Parineeti, Sidharth Are Unfunny, Inauthentic in ‘Jabariya Jodi’
One feels bad for Parineeti Chopra and Sidharth Malhotra. It is likely that they got a one word brief to play their respective roles and that too was only their character’s name.
Because why else would reasonably good actors look so awkward and out of place in a film? Babli Yadav is “Bubbly,” you guessed that right, and Abhay Singh is ‘fearless’ as his name suggests. All the poor souls have to play along because despite spending close to two-and-a-half-hours with them one could still not fathom their motivations and desires.
This is a practice prevalent in Uttar Pradesh and Bihar, where when the bride’s side is unable to cough up money for dowry demands of the ladke wale, grooms are kidnapped and forcibly married off by the ladki walas.
Not the most ideal solution to the menace of dowry, Pakadwa vivah comes with its own set of problems.
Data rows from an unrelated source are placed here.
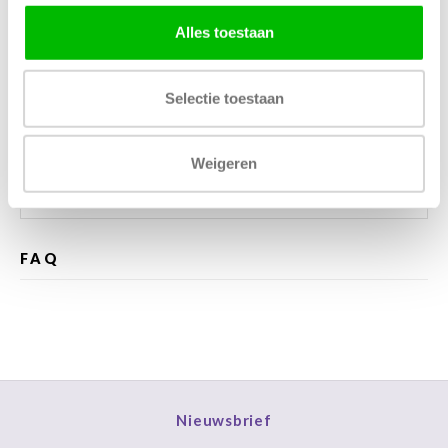
Alles toestaan
Kunnen wij helpen?
Selectie toestaan
Bel met ons
085 060 2448
Stuur ons een mail
support@home48.nl
Weigeren
Stuur ons een bericht
085 060 2448
FAQ
Nieuwsbrief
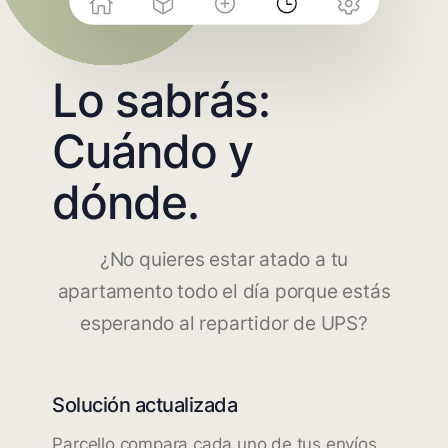
Lo sabrás:
Cuándo y
dónde.
¿No quieres estar atado a tu
apartamento todo el día porque estás
esperando al repartidor de UPS?
Solución actualizada
Parcello compara cada uno de tus envíos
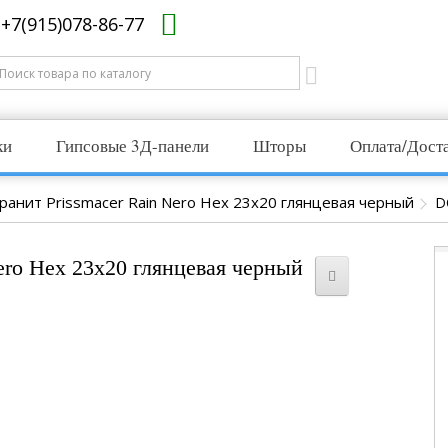
+7(915)078-86-77
ки
Гипсовые 3Д-панели
Шторы
Оплата/Дост
ранит Prissmacer Rain Nero Hex 23x20 глянцевая черный
D
ero Hex 23x20 глянцевая черный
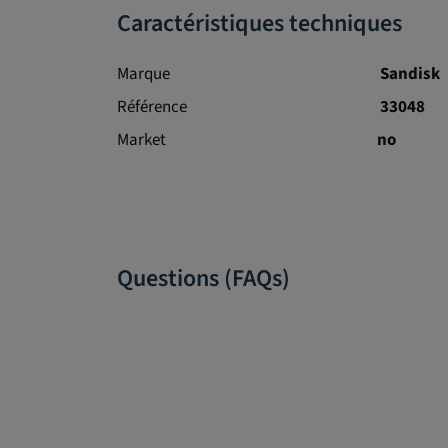
Caractéristiques techniques
Marque
Sandisk
Référence
33048
Market
no
Questions (FAQs)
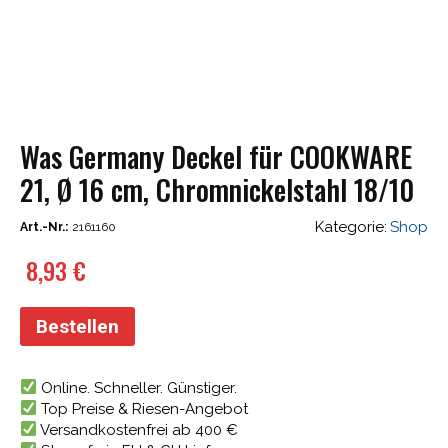
Was Germany Deckel für COOKWARE
21, Ø 16 cm, Chromnickelstahl 18/10
Kategorie:
Shop
Art.-Nr.:
2161160
8,93
€
Bestellen
Online. Schneller. Günstiger.
Top Preise & Riesen-Angebot
Versandkostenfrei ab 400 €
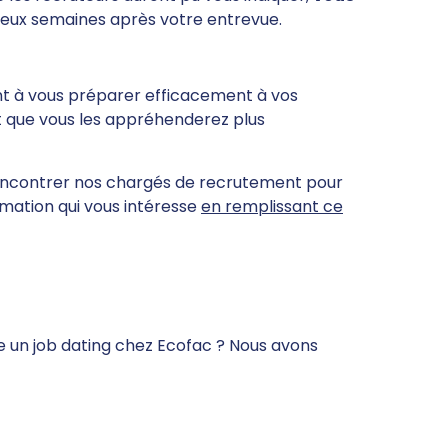
 deux semaines après votre entrevue.
nt à vous préparer efficacement à vos
t que vous les appréhenderez plus
 rencontrer nos chargés de recrutement pour
rmation qui vous intéresse
en remplissant ce
e un job dating chez Ecofac ? Nous avons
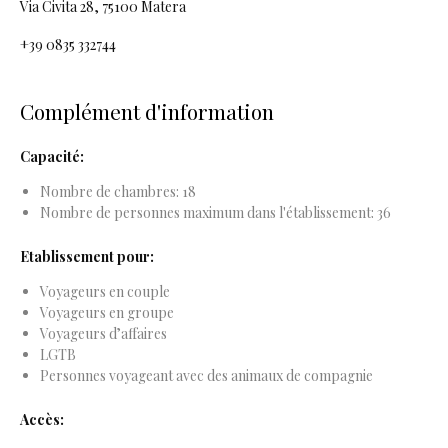
Via Civita 28, 75100 Matera
+39 0835 332744
Complément d'information
Capacité:
Nombre de chambres: 18
Nombre de personnes maximum dans l'établissement: 36
Etablissement pour:
Voyageurs en couple
Voyageurs en groupe
Voyageurs d’affaires
LGTB
Personnes voyageant avec des animaux de compagnie
Accès:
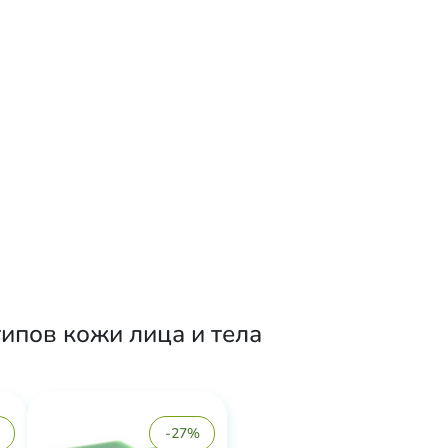
ипов кожи лица и тела
-27%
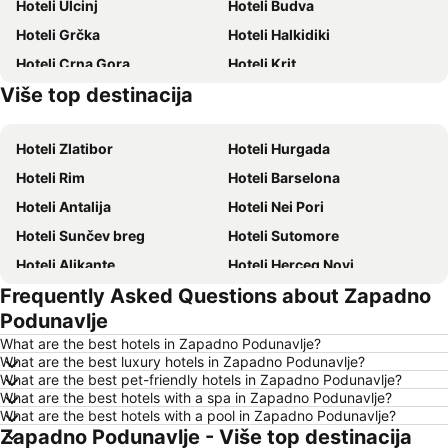
Hoteli Ulcinj
Hoteli Budva
Hoteli Grčka
Hoteli Halkidiki
Hoteli Crna Gora
Hoteli Krit
Više top destinacija
Hoteli Ostrvo Tasos
Hoteli Hrvatsko primorje
Hoteli Zlatibor
Hoteli Hurgada
Hoteli Rim
Hoteli Barselona
Hoteli Antalija
Hoteli Nei Pori
Hoteli Sunčev breg
Hoteli Sutomore
Hoteli Alikante
Hoteli Herceg Novi
Frequently Asked Questions about Zapadno
Hoteli Bečići
Hoteli Algero
Podunavlje
Hoteli Petrovac
Hoteli Prag
What are the best hotels in Zapadno Podunavlje?
Hoteli Ohrid
Hoteli Ljoret de Mar
What are the best luxury hotels in Zapadno Podunavlje?
What are the best pet-friendly hotels in Zapadno Podunavlje?
Hoteli Atina
Hoteli Solun
What are the best hotels with a spa in Zapadno Podunavlje?
Hoteli Nica
Hoteli Sitonia
What are the best hotels with a pool in Zapadno Podunavlje?
Zapadno Podunavlje - Više top destinacija
Hoteli Majorka
Hoteli Srbija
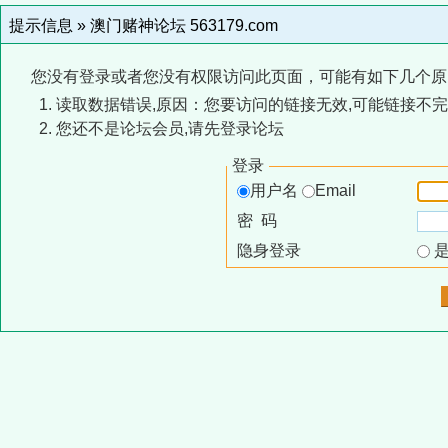
提示信息 »
澳门赌神论坛 563179.com
您没有登录或者您没有权限访问此页面，可能有如下几个原
读取数据错误,原因：您要访问的链接无效,可能链接不完
您还不是论坛会员,请先登录论坛
登录
用户名
Email
密 码
隐身登录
It could have been a relevant and engaging watch but Director Prashant Singh and writer Sanjeev Jha seem to have run out of ideas after the first 30 minutes.
It all starts in 2005 in Madhopur, Bihar, where we see two little school kids exchange love letters and coy smiles. Angry with their daughter’s indiscretion, the girl’s family leaves the town soon. Cut to adulthood when it doesn’t take much to guess that the little boy is Abhay Singh, the man who facilitates forced marriages by kidnapping the unsuspecting greedy grooms.
The little girl is now, Bubbly, inexplicably only obsessed with her shaadi. She wants to run away with one lover. When he chickens out, she beats him up on live television. Abhay and Bubbly meet one day and instantly recognise each other. They are so purposeless and the narrative is so rudderless that one would ideally want them to immediately consummate the vivah and call it a day.
But alas, we are forced to sit through this 143 minutes ordeal to see them unnecessarily drift apart and come back together. Frankly, it is exasperating.
From portraying it as something funny, to adding nuances of poetic justice and to the sudden shift in tone about how forced marriages are wrong morally and legally — nothing seems convincing. Though some dialogues are funny and Sudhir Mishra playing Babli’s father and Neeraj Sood as her uncle, manage to bring in some authenticity.
Also, Aparshakti Khurana as Bubli’s close friend who is totally in love with her, does well despite a completely half-baked character. But between Javed Jaffrey’s over the top performance as the harsh, menacing patriarch and Siddharth-Parineeti ‘s inconsistent accent the film over all is unfunny and too long for comfort.